Received
True love waits in haunted attics
Received: "I disagree. God actualizes his own choices, but he doesn't actualize his own nature, so the two aren't the same."
Bogus distinction, since God's will and hence God's choices are expressions of His nature, which in turn can only be known from an understanding of His will and choices.
But that still doesn't mean his will and nature are the same, just as a house isn't the same as its foundation
"I don't follow how your third sentence follows from the second. Morality can indeed reflect the relative "mores" of a society, but there's no reason to think that some root of morality is founded in God, even if the society doesn't acknowledge it as such."
Ethics 101 begins with the impossibility of deriving an "ought" from "what is." Assume that evolution accurately reflects the morality of the universe. Then the Creator could be linked to the principle that might and adaptability is right in the sense that it determines who is and is not rewarded with survival of their genes. In that case, most people would assume that God is simply amoral, not that His morality differs from ours. That is because the only sense in which we can claim that God is moral is by projecting our own values (e. g. selfless love) onto God and hoping that our projection actually reflects God's nature and hence God's value system. But, of course, we cannot know whether our projection is true; we must accept its truth by faith. But if we are wrong, then morality is meaningless.

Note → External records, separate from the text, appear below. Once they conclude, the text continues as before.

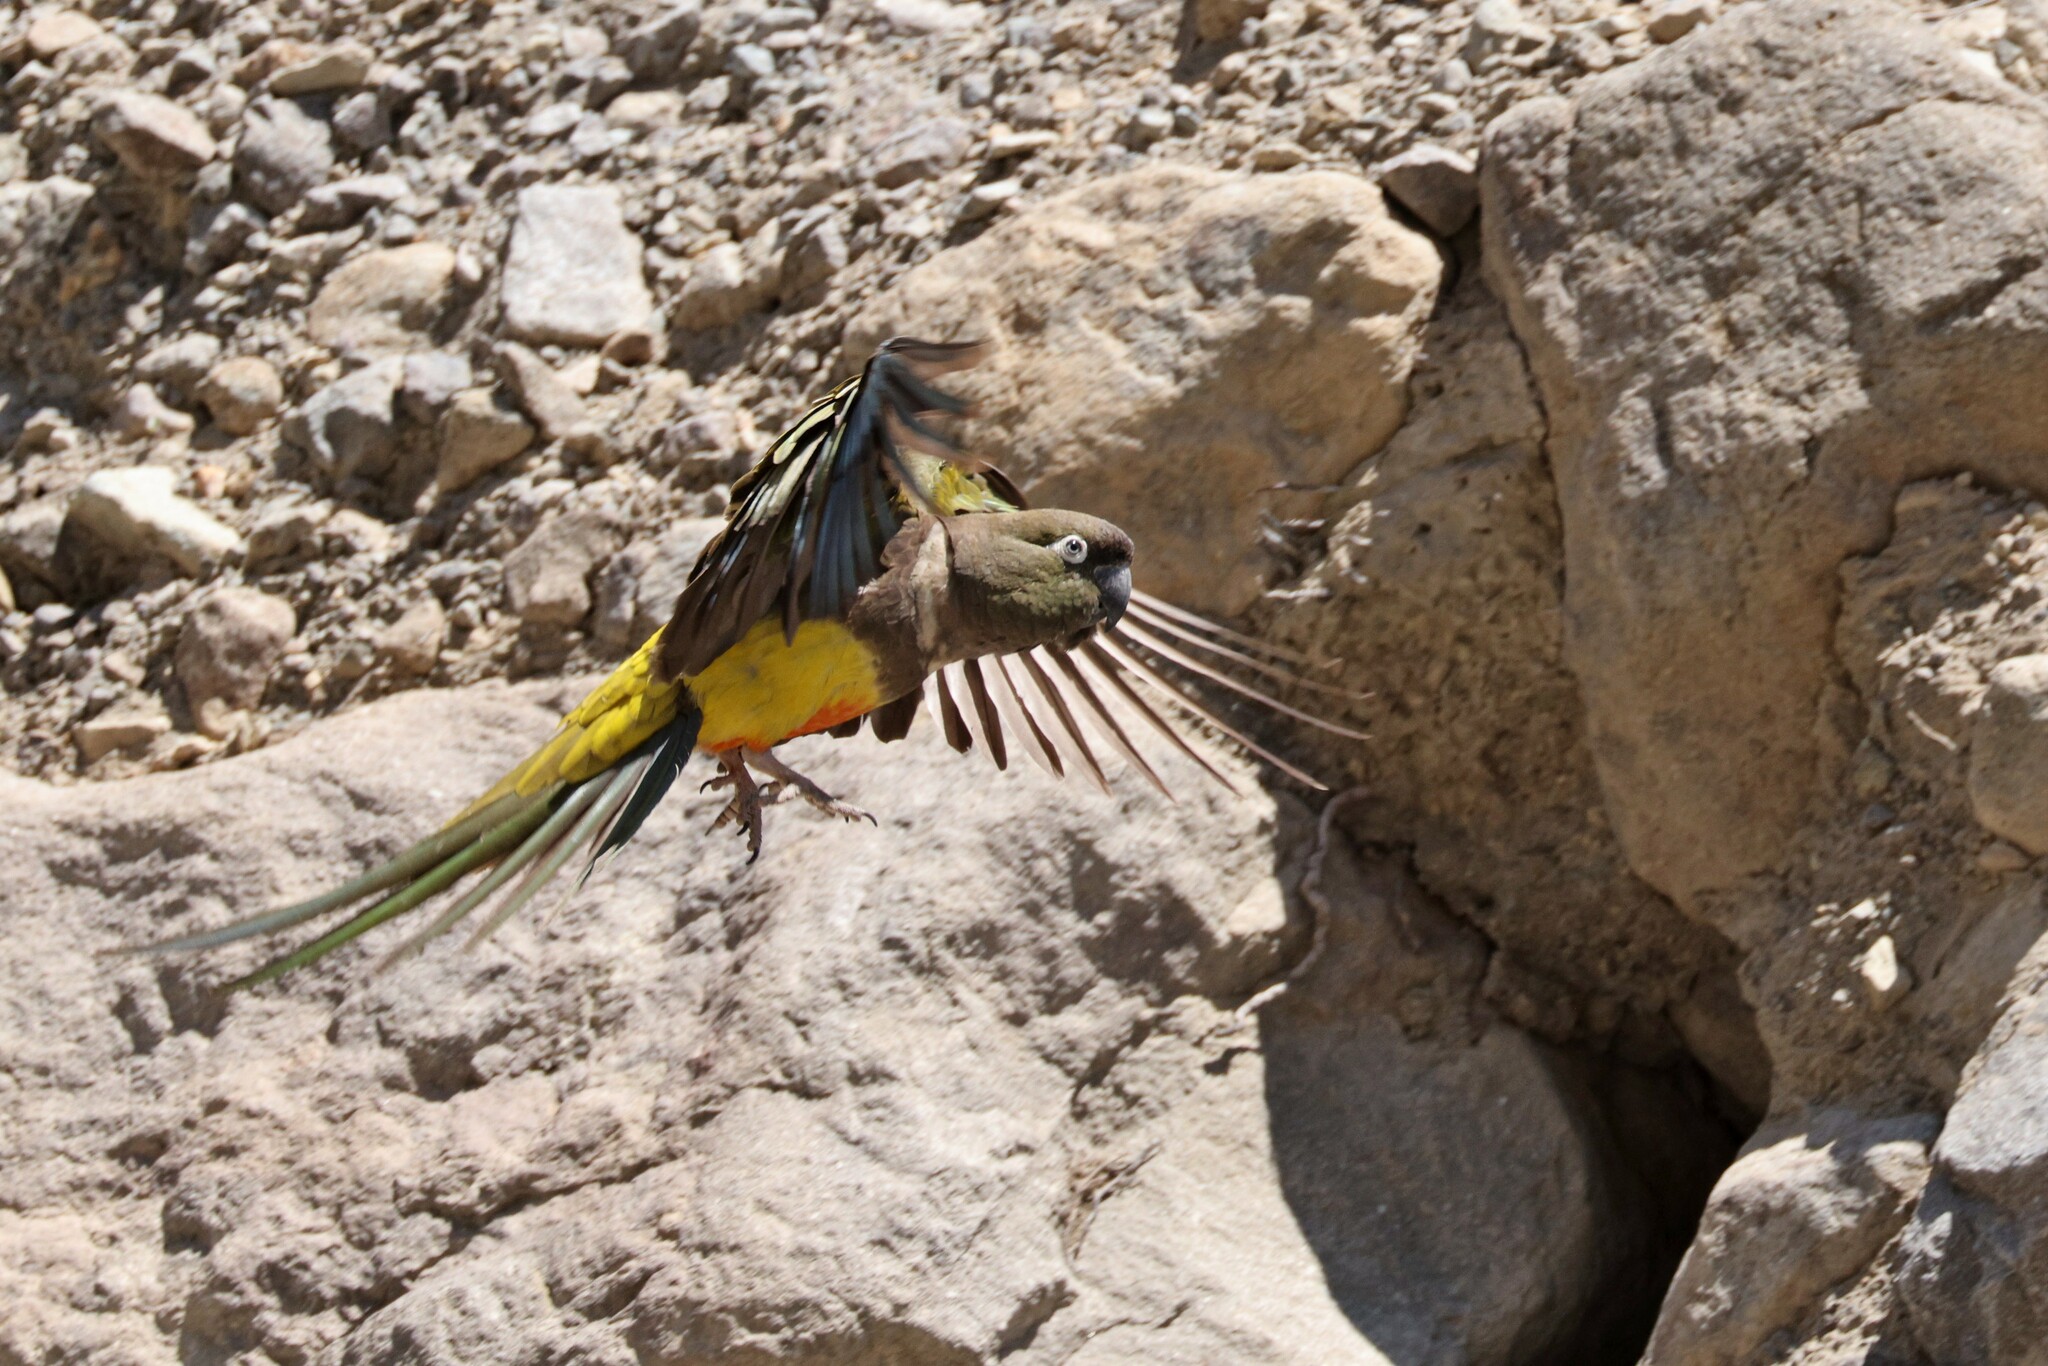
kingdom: Animalia
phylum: Chordata
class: Aves
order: Psittaciformes
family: Psittacidae
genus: Cyanoliseus
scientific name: Cyanoliseus patagonus
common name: Burrowing parrot
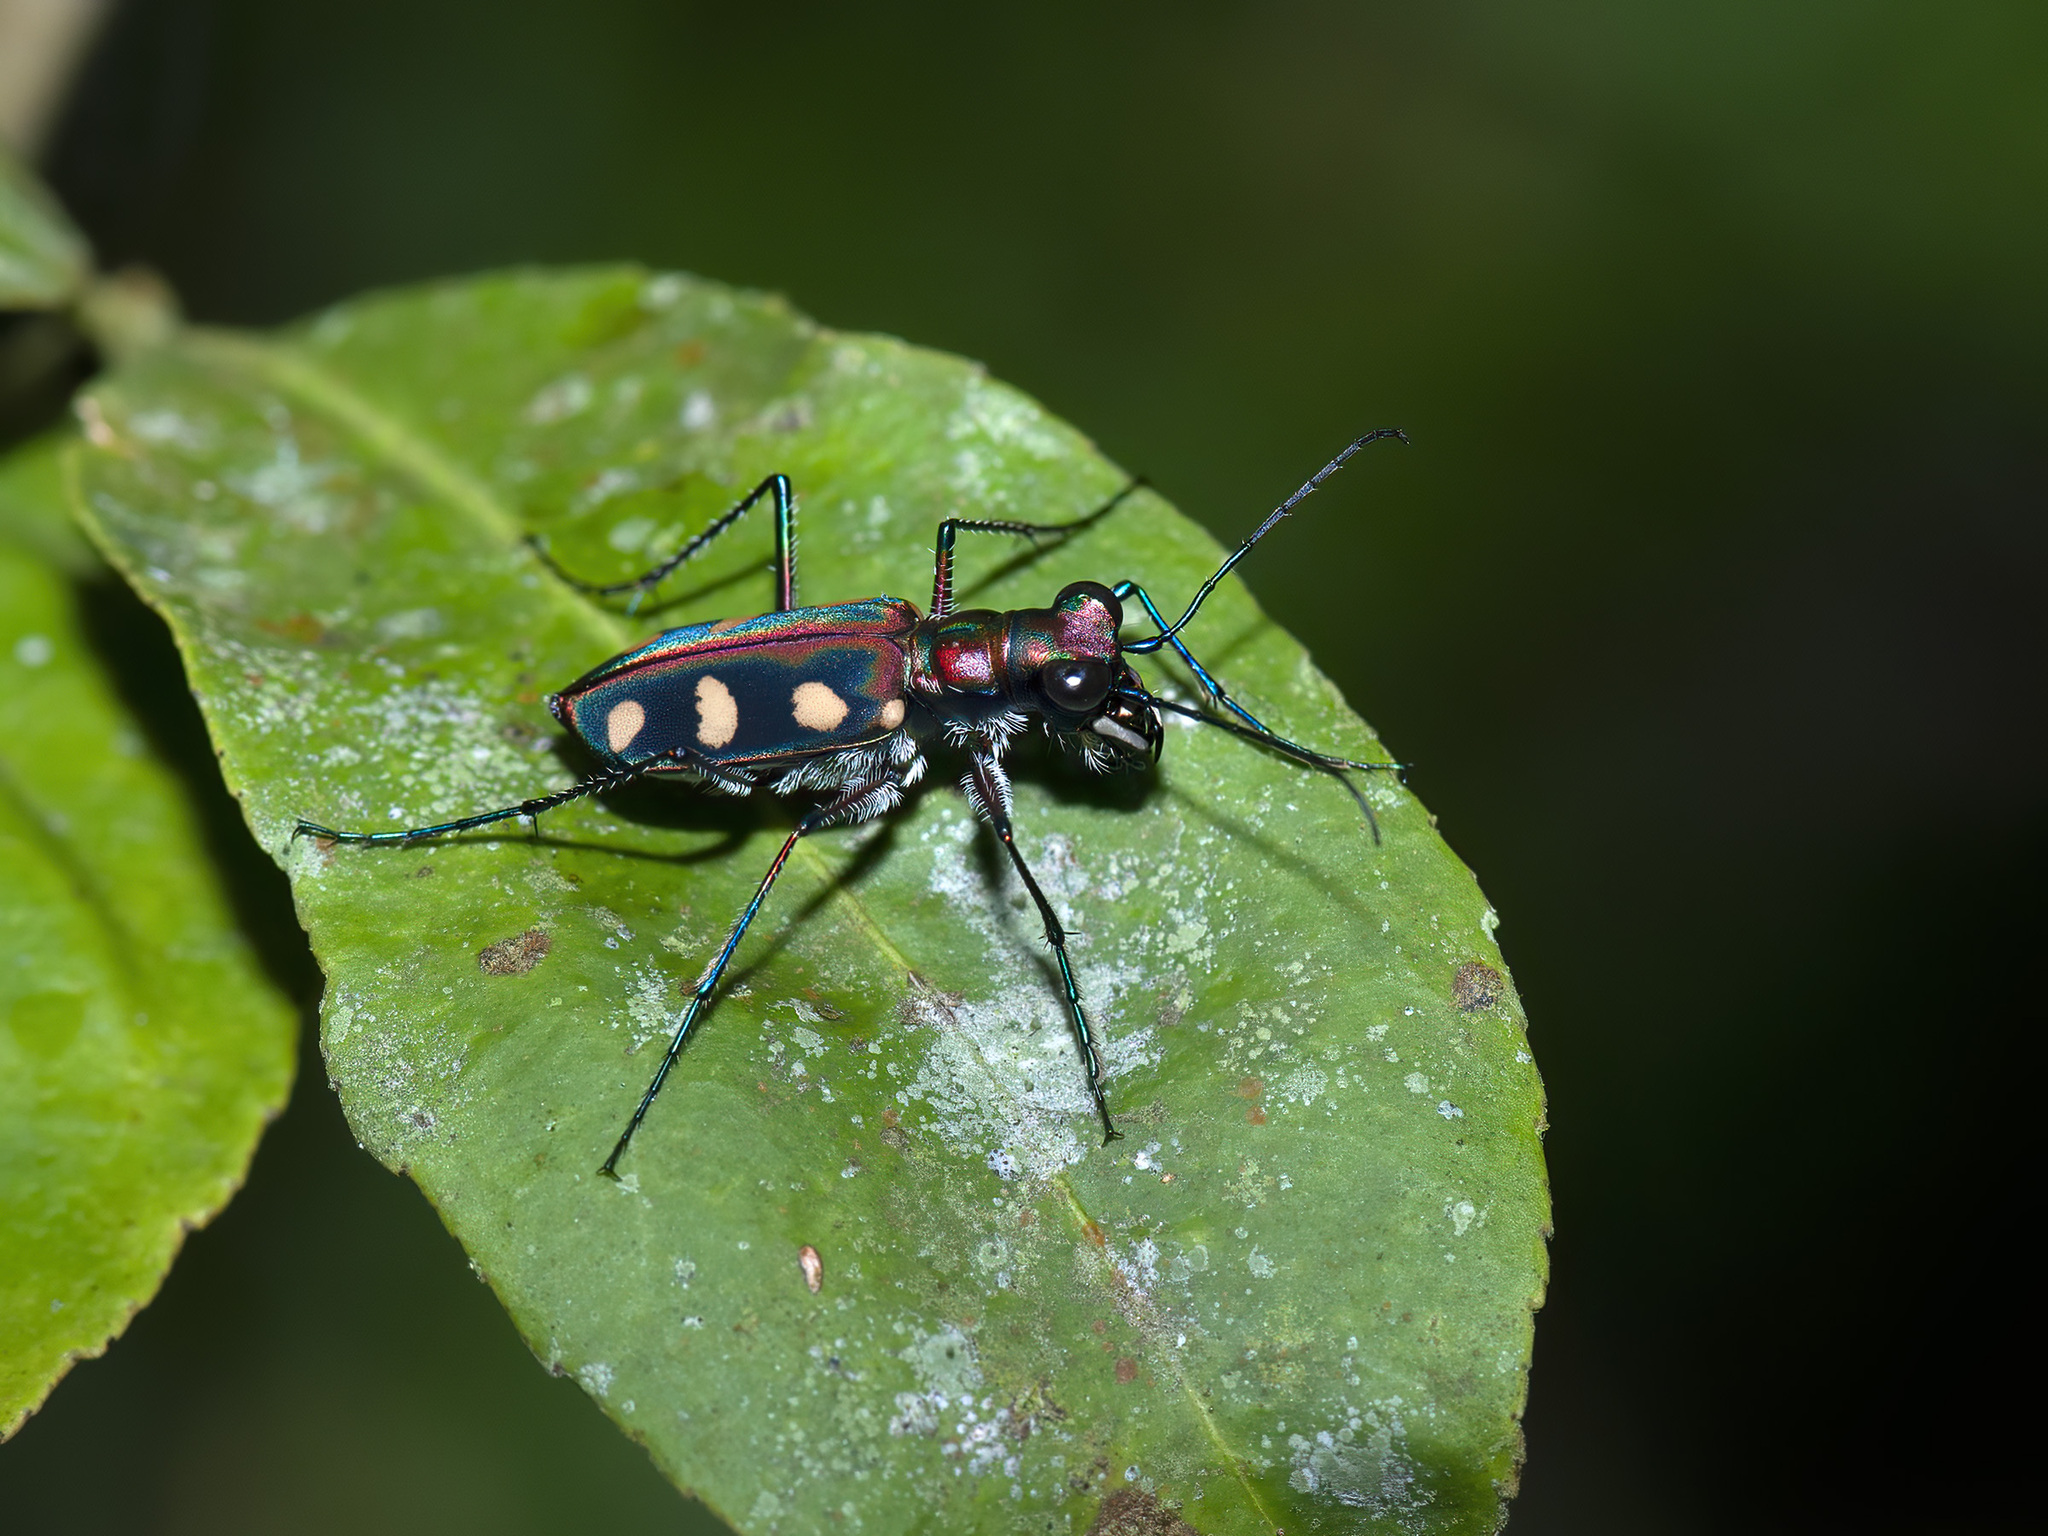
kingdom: Animalia
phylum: Arthropoda
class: Insecta
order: Coleoptera
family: Carabidae
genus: Cicindela
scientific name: Cicindela aurulenta
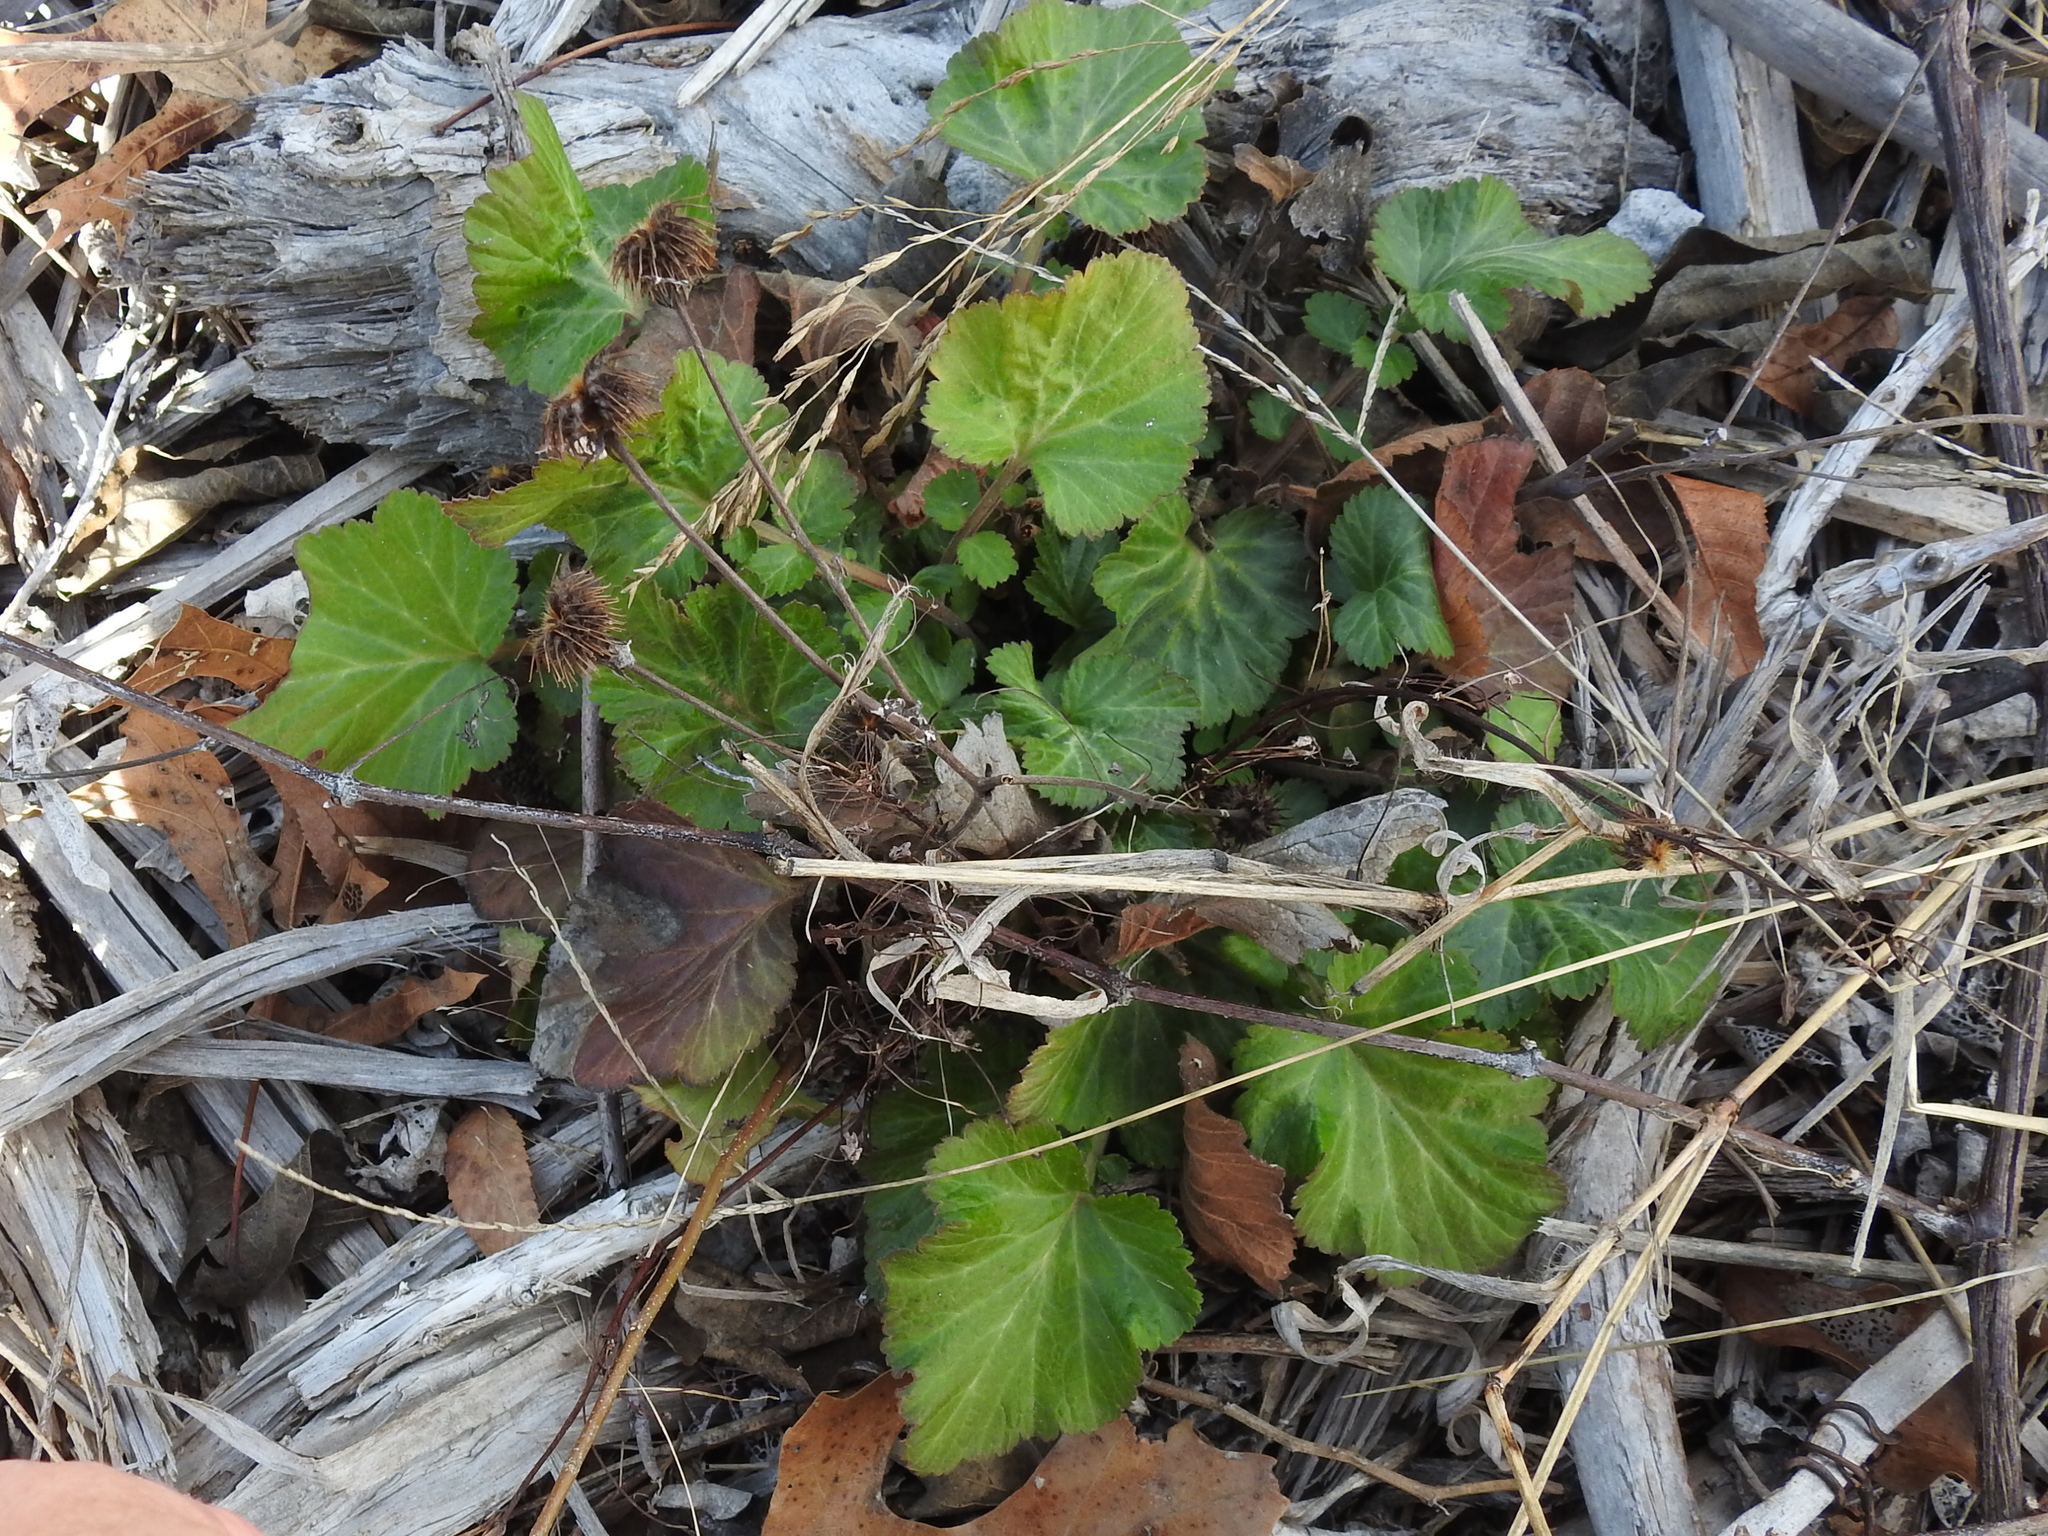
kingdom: Plantae
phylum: Tracheophyta
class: Magnoliopsida
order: Rosales
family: Rosaceae
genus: Geum
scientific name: Geum canadense
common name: White avens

Few people believe in naturalistic evolution and a personal/interventionist God. And I think it's a bit the other way around: not just that we know what's good (here moral) because we come to faith, but also and maybe moreso that we know the true faith from a previous or intuitive knowledge of the good, which is something God stamped into the soul of human beings. Otherwise there's no standard we could use to know which faith or religion is worthy of being chosen.